🐾 Teil 10: Wenn Schnee fällt
Der erste Schnee kam früh in diesem Jahr. Zuerst nur vereinzelt, kaum mehr als tanzende Staubkörner in der Luft. Dann dichter, langsamer, fast feierlich.
Katharina stand am Fenster und sah hinaus auf den Hof. Die Kastanie war nun kahl, ihre Äste zeichneten schwarze Linien in den Himmel. Auf dem Grab unter dem Baum lag eine dünne, makellose Schicht Schnee.
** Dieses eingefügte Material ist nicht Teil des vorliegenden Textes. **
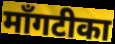
माँगटीका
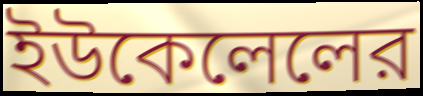
ইউকেলেলের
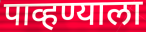
पाव्हण्याला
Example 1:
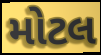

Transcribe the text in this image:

મોટલ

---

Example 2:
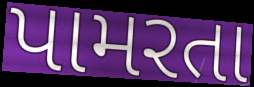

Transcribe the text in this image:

પામરતા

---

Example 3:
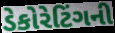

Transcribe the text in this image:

ડેકોરેટિંગની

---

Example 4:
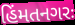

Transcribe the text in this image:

હિંમતનગરઃ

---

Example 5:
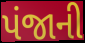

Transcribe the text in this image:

પંજાની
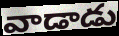
వాడాడు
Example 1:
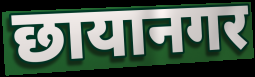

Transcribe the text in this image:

छायानगर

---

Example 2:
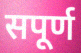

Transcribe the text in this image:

सपूर्ण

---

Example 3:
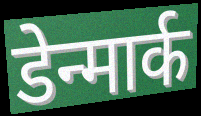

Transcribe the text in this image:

डेन्मार्क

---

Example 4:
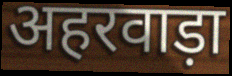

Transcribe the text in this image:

अहरवाड़ा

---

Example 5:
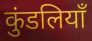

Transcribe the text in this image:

कुंडलियाँ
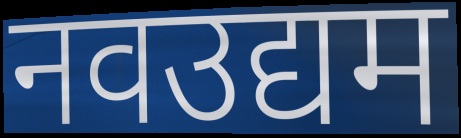
नवउद्यम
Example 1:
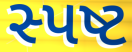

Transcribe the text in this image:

સ્પષ્ટ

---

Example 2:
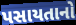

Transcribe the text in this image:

પસાયતાનો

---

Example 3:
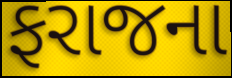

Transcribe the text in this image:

ફરાજના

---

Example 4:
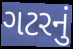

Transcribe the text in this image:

ગટરનું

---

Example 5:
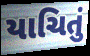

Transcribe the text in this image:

યાચિતું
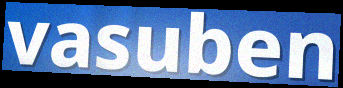
vasuben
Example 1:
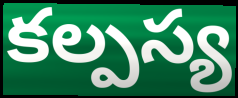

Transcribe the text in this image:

కల్పస్య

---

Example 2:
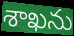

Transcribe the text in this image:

శాఖను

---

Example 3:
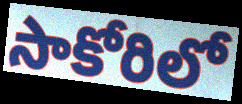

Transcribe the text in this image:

సాకోరిలో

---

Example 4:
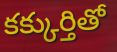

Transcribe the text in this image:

కక్కుర్తితో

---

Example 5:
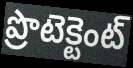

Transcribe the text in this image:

Bente jagte einer Schneeflocke hinterher, sprang hoch, verfehlte sie, lachte oder so klang es. Friso wälzte sich im frischen Weiß. Bosco saß, wie immer, ruhig. Beobachtend.
Im Gastraum duftete es nach Zimt und geröstetem Brot. Lina stand in der Küche, die Ärmel hochgekrempelt, die Haare zu einem lockeren Zopf gebunden. Sie hatte gelernt, wie man Hefeteig macht. Heute backten sie kleine Brötchen in Knochenform für die vierbeinigen Gäste.
Es war Weihnachten in wenigen Tagen. Und das Gasthaus war voller Leben.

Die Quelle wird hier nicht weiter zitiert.